Continu by Sasha Waltz

By Veronica Posth - Thursday, April 25, 2019
Continu by Sasha Waltz

Continu is a piece that was developed in 2010 as a continuation of two site specific works created at the Neuen Museum in Berlin by David Chipperfield and at MAXXI in Rome by Zaha Hahid. From the dialogue between the two architectonically influenced works, was generated Continu, also strongly inspired by architectonic forms and lines.

Image: Continu by Sasha Waltz (2010), Edivaldo Ernesto, Todd McQuade © Sebastian Bolesch

 

Continu is a piece that was developed in 2010 as a continuation of two site specific works created at the Neuen Museum in Berlin by David Chipperfield and at MAXXI in Rome by Zaha Hahid. From the dialogue between the two architectonically influenced works, was generated Continu, also strongly inspired by architectonic forms and lines.

● Dataset excerpts
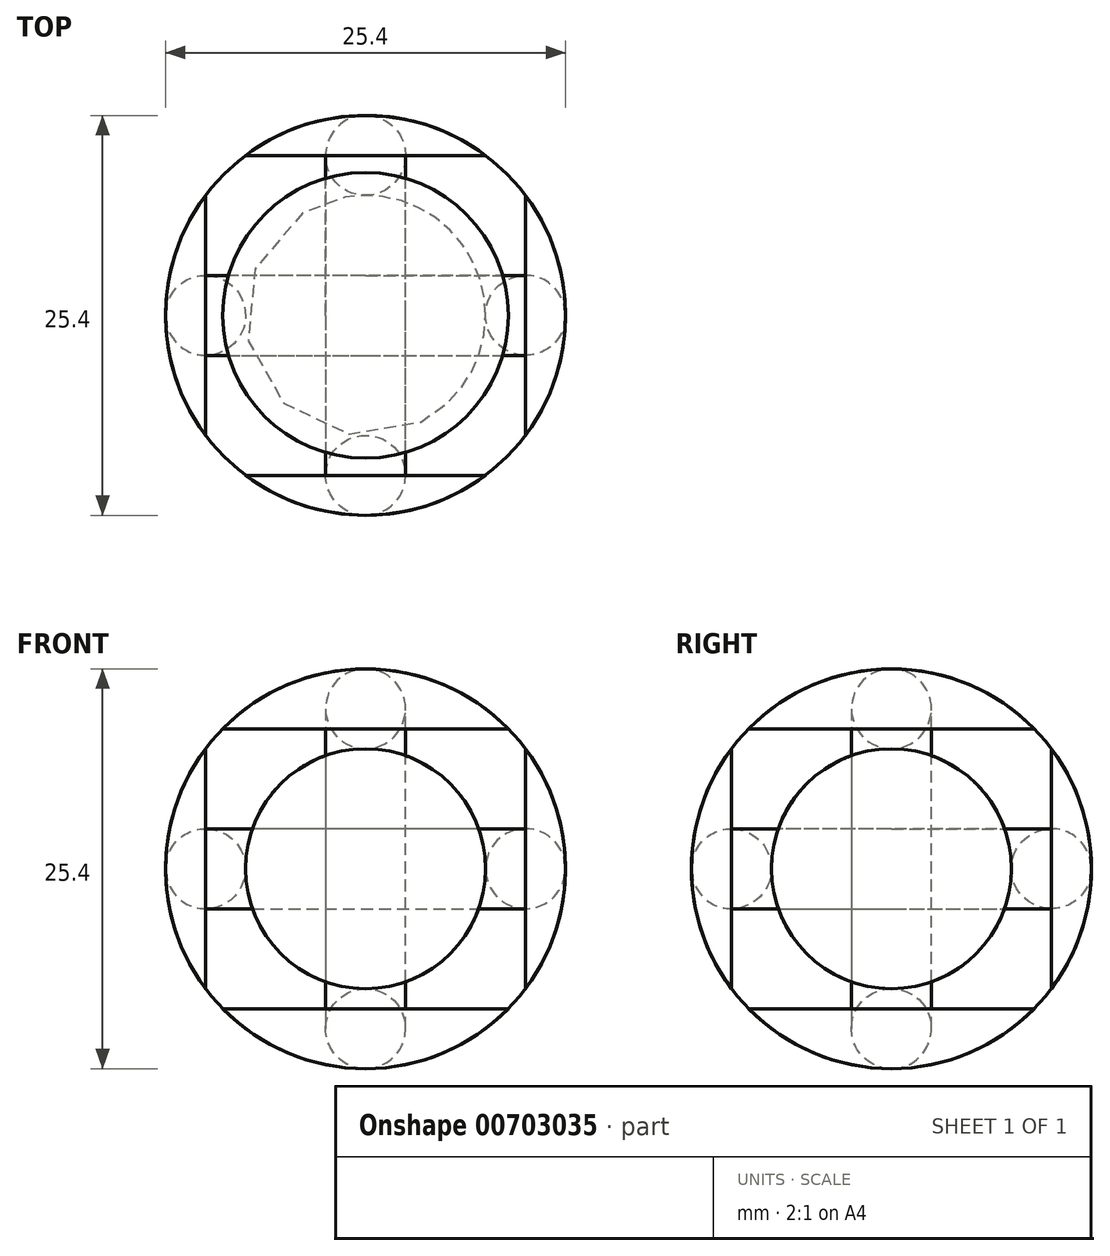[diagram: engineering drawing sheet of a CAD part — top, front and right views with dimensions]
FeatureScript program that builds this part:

---

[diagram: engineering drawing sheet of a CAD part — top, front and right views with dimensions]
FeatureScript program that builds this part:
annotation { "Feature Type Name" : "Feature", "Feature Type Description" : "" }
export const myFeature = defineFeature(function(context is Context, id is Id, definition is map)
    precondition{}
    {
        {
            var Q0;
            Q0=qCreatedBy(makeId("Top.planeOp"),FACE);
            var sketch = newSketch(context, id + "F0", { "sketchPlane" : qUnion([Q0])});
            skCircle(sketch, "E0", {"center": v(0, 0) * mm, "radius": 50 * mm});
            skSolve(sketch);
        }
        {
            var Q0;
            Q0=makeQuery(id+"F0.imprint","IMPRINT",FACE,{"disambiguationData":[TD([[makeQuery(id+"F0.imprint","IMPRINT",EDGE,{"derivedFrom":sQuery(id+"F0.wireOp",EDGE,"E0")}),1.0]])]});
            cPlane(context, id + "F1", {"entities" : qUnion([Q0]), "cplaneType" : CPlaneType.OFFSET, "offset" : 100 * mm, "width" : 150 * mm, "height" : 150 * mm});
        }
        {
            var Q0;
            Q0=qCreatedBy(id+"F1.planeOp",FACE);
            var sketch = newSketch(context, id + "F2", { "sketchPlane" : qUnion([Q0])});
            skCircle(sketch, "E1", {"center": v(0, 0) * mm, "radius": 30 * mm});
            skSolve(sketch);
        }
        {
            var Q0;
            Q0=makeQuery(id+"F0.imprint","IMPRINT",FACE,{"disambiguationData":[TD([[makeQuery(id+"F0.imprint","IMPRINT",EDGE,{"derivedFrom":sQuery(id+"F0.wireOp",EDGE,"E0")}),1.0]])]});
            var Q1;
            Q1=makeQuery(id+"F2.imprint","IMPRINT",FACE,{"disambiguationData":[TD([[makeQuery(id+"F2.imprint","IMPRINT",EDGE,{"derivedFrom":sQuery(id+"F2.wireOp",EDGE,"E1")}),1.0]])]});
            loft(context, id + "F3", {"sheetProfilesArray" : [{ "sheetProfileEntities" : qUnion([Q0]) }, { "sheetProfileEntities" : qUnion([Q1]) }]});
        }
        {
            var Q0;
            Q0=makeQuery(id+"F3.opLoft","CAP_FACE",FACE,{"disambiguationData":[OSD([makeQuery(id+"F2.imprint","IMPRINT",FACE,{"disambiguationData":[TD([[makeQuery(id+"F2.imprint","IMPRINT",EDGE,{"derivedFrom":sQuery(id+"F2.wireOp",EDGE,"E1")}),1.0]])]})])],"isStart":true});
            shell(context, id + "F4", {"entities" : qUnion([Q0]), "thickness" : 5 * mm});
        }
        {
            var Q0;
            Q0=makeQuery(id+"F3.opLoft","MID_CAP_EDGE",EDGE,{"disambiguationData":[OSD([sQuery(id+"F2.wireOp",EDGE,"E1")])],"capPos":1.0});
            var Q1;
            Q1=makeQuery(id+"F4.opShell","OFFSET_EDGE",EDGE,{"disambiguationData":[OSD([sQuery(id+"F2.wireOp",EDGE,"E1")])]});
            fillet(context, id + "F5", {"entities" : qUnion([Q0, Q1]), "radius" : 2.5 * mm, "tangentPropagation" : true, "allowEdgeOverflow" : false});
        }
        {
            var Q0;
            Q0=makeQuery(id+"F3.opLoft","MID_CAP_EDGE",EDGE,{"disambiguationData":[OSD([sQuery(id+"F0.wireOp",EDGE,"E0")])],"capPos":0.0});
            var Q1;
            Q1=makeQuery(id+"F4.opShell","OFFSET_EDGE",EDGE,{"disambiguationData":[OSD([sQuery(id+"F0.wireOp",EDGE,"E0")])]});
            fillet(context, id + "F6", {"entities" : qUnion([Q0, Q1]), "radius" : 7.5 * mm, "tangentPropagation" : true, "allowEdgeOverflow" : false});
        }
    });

● Job
Continue the piece on Sasha Waltz's dance work Continu, picking up after its last sentence.

● Expected answer
The piece begins with music by Iannis Xenakis (1922-2001) played live by the energetic Robyn Schulkowsky while a group of female performers dance simultaneously the same phrases while underline their breasts with geometrical movements. As wild creatures using an intimate and secret vocabulary between them and kept undisclosed to the witnesses, they seem possessed by magical energies and bewitching powers.

 

Continu by Sasha Waltz (2010), Edivaldo Ernesto, Todd McQuade © Sebastian Bolesch

 

A large ensemble of frantic dancers enters the stage and invades it with fear and anxiety moving frenetic, fast and furious. As threatened by an upcoming calamity, intimidated by the powerful Arcana by Edgard Varèse, they try to hide themselves within the group, running towards the corners of the black quadrated stage looking for safety. They move as terrified while they try to survive the given situation confronting in fast duets and getting together in groups as they would support each other.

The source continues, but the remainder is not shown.